Yong shipped his bike to Kuala Lumpur in December last year. The ride is divided into five sectors – Southeast Asia, Central Asia, Europe, the Americas and Australia, then back to Kuching over land via Indonesia.
He has completed the first sector comprising Thailand, Cambodia, Laos, Vietnam, Myanmar, Tibet and India. He had to make a trip back to Kuching to get spare parts as his bike broke down towards the end of the India leg.
He plans to continue his ride once his bike is fixed and move on to Central Asia, stopping by Kazakhstan, Uzbekistan, Kyrgyzstan, Turkmenistan and Tajikistan, then to Europe with London as the final stop.
Subsequently, he will ship his bike to America, touring the region before moving to Australia, East Timor and Borneo Island to get back to Kuching.
He said he couldn’t estimate his destination arrival times as some areas were isolated and hard to reach on bike, not forgetting border control issues.
“Moving from country to country, there are different requirements for bringing in a bike. Some need extra permission and documents which can delay up to days.”
At each stop, he will meet the local Ministry of Education, which will link him to local schools or learning associations for talks on dyslexia. He will also inform them of the programmes available in Sarawak.
Yong said the response was good and some of the places he visited were even thinking of sending their teachers to the association in Kuching for training.
During his globe-biking, he discovered many places, especially third world countries, were unaware of dyslexia.
He felt his ‘Ride for Dyslexia’ had been effective in raising awareness and the people he met were keeping in touch with him.
“I decided to use the ride to create awareness because I wanted to do something different. People are used to the usual fund-raising charity sales, dinners and selling dinner tickets. I want more people to understand what dyslexia is and how they can help.
“Plus, I love travelling – so it all works out. I can also help promote and put Sarawak on the world map,” he said.
On the experience of riding alone, especially the fears and the challenges, he said, “Many people are asking whether I’m afraid of being robbed and things like that. So far, the locals I’ve met are friendly and welcoming. Some have offered me a place to stay and even food which help keep my costs down.”
When he was in Nepal at the end of July, he went to the Tibetan refugee camp and stayed there for three days and two nights.
“The people were kind to let me stay in their homes for free and even gave me food to eat,” he recalled.

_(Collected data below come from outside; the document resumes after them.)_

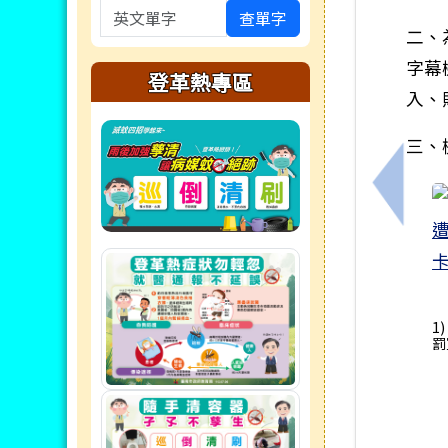
英文單字
查單字
二、
字幕
登革熱專區
入、
三、
上一筆
1
罰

He also learned about the cultures, traditions and customs of the locals and shared with them what Sarawak had to offer.
“I brought along the Sarawak flag and they were curious about what flag it was. Many of them have never heard of Sarawak before. It was an eye-opening experience.”
On identifying dyslexic children, he said if they had problems stringing letters into words, were able to read but forget after 10 minutes and mix up vowels when they reached seven or eight years old, then their parents should bring them for assessment.

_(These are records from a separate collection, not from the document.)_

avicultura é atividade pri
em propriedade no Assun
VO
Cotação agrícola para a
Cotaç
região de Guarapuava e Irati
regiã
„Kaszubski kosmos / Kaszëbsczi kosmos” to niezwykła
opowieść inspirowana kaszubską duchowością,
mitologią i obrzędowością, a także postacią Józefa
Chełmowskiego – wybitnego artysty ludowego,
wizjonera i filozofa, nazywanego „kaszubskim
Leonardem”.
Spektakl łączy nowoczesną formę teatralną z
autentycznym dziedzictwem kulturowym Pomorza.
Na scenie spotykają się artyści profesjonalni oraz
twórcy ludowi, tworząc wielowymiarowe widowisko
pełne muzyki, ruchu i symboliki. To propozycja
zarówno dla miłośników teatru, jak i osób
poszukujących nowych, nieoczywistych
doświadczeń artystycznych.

“Once confirmed with dyslexia, they will attend a three-month intervention. After that, they should be able to read and return to their regular schools.”

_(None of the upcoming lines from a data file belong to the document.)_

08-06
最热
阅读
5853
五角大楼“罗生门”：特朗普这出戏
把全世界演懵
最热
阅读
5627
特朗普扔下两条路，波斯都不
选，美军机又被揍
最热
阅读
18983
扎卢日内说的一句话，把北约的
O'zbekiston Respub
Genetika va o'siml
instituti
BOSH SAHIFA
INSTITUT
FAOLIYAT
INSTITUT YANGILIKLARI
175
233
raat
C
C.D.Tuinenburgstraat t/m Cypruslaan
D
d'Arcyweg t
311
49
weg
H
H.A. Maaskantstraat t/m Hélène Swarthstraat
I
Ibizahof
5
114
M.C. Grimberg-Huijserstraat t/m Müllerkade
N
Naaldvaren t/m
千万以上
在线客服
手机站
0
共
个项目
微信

According to Yong, one of the interesting exercises for dyslexics is rope skipping as kids with the affliction cannot co-ordinate well and are unable to jump on time when the rope hits the floor.
To him though, the biggest challenge is still getting parents to accept their children are dyslexic and let them get help.
“The brains of dyslexic people are wired differently – they are mostly gifted artistically or in sports. It’s not an illness but something we are born with. We just think in a different way.”
Yong said many famous people like Disney founder Walt Disney, actors Tom Cruise and Kiera Knightley, Singapore founding prime minister Lee Kuan Yew, and Malaysian artist Vince Low were dyslexic but could still contribute well to society.
He expressed the hope that more people would get to know about dyslexia and that it could be overcome.